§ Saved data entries
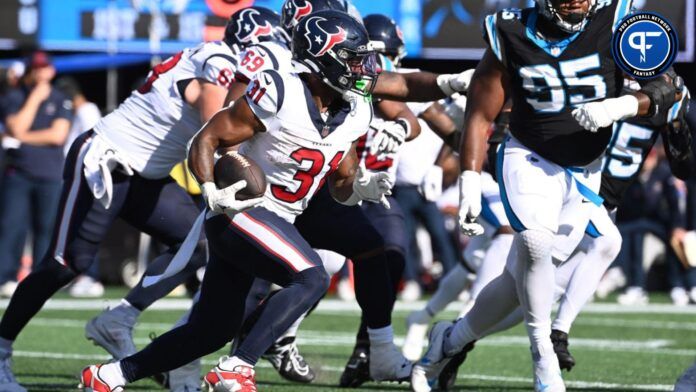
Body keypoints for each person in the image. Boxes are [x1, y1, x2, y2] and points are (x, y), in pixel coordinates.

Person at [78, 10, 391, 391]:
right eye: (353, 59)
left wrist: (361, 187)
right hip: (239, 211)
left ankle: (109, 376)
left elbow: (341, 183)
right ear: (321, 57)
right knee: (311, 277)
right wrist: (210, 187)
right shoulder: (281, 90)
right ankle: (236, 368)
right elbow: (206, 140)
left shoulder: (357, 111)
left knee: (211, 330)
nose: (364, 69)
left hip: (279, 221)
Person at [411, 0, 682, 391]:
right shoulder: (511, 30)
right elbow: (481, 112)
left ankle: (449, 340)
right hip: (529, 155)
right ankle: (544, 360)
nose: (575, 1)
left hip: (585, 170)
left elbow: (668, 85)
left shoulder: (619, 19)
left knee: (516, 284)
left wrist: (621, 105)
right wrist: (469, 177)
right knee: (536, 243)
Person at [0, 15, 250, 390]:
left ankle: (120, 318)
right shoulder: (219, 59)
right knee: (65, 262)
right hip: (108, 158)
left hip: (147, 172)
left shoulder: (230, 65)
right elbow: (213, 122)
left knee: (199, 244)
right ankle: (1, 348)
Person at [0, 52, 72, 299]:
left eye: (45, 68)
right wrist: (34, 99)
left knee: (47, 230)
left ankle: (41, 281)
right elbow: (15, 125)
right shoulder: (15, 97)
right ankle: (6, 277)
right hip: (19, 173)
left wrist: (23, 137)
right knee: (12, 226)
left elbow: (57, 136)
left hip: (50, 174)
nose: (41, 74)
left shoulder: (61, 98)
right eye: (37, 69)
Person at [54, 76, 106, 298]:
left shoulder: (88, 111)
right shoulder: (79, 113)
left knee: (85, 227)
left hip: (86, 176)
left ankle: (90, 275)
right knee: (73, 228)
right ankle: (78, 274)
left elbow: (91, 144)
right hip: (74, 175)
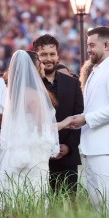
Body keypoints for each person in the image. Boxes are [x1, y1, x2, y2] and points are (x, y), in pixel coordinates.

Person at [67, 26, 109, 214]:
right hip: (95, 148)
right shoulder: (97, 69)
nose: (89, 49)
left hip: (108, 149)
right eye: (88, 45)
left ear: (107, 45)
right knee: (98, 208)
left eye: (92, 45)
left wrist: (86, 119)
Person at [0, 50, 73, 198]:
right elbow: (42, 127)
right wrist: (65, 123)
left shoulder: (15, 94)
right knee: (35, 192)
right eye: (40, 64)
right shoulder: (33, 94)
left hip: (20, 150)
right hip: (34, 153)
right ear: (34, 67)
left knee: (19, 193)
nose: (43, 67)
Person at [33, 34, 84, 193]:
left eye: (52, 54)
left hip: (67, 157)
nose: (48, 58)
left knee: (68, 206)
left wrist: (67, 146)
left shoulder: (73, 84)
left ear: (57, 55)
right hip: (36, 157)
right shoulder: (29, 85)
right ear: (36, 56)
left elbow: (79, 117)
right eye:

§ Brief
No picture should be included when the data are set down again exactly.

§ Answer box
Body keypoints for each person in the image. Boxes are [x1, y1, x2, y2] and points are (x, y), in pixel coordinates.

Person at [78, 10, 391, 391]:
right eye: (353, 59)
left wrist: (361, 187)
right hip: (239, 211)
left ankle: (109, 376)
left elbow: (341, 183)
right ear: (321, 57)
right knee: (311, 277)
right wrist: (210, 187)
right shoulder: (281, 90)
right ankle: (236, 368)
right elbow: (206, 140)
left shoulder: (357, 111)
left knee: (211, 330)
nose: (364, 69)
left hip: (279, 221)
Person at [411, 0, 682, 391]:
right shoulder: (511, 30)
right elbow: (481, 112)
left ankle: (449, 340)
right hip: (529, 155)
right ankle: (544, 360)
nose: (575, 1)
left hip: (585, 170)
left elbow: (668, 85)
left shoulder: (619, 19)
left knee: (516, 284)
left wrist: (621, 105)
right wrist: (469, 177)
right knee: (536, 243)
Person at [0, 15, 250, 390]:
left ankle: (120, 318)
right shoulder: (219, 59)
right knee: (65, 262)
right hip: (108, 158)
left hip: (147, 172)
left shoulder: (230, 65)
right elbow: (213, 122)
left knee: (199, 244)
right ankle: (1, 348)
Person at [0, 52, 72, 299]:
left eye: (45, 68)
right wrist: (34, 99)
left knee: (47, 230)
left ankle: (41, 281)
right elbow: (15, 125)
right shoulder: (15, 97)
right ankle: (6, 277)
right hip: (19, 173)
left wrist: (23, 137)
right knee: (12, 226)
left elbow: (57, 136)
left hip: (50, 174)
nose: (41, 74)
left shoulder: (61, 98)
right eye: (37, 69)
Person at [54, 76, 106, 298]:
left shoulder: (88, 111)
right shoulder: (79, 113)
left knee: (85, 227)
left hip: (86, 176)
left ankle: (90, 275)
right knee: (73, 228)
right ankle: (78, 274)
left elbow: (91, 144)
right hip: (74, 175)
Body keypoints for each person in the image. Boxes are [x1, y1, x2, y2] and points are (x, y), in pixel coordinates.

Person at [67, 26, 109, 214]:
right hip: (95, 148)
right shoulder: (97, 69)
nose: (89, 49)
left hip: (108, 149)
right eye: (88, 45)
left ear: (107, 45)
right knee: (98, 208)
left eye: (92, 45)
left wrist: (86, 119)
Person at [0, 50, 73, 198]:
right elbow: (42, 127)
right wrist: (65, 123)
left shoulder: (15, 94)
right knee: (35, 192)
right eye: (40, 64)
right shoulder: (33, 94)
left hip: (20, 150)
right hip: (34, 153)
right ear: (34, 67)
left knee: (19, 193)
nose: (43, 67)
Person at [33, 34, 84, 193]:
left eye: (52, 54)
left hip: (67, 157)
nose: (48, 58)
left knee: (68, 206)
left wrist: (67, 146)
left shoulder: (73, 84)
left ear: (57, 55)
right hip: (36, 157)
right shoulder: (29, 85)
right ear: (36, 56)
left elbow: (79, 117)
right eye:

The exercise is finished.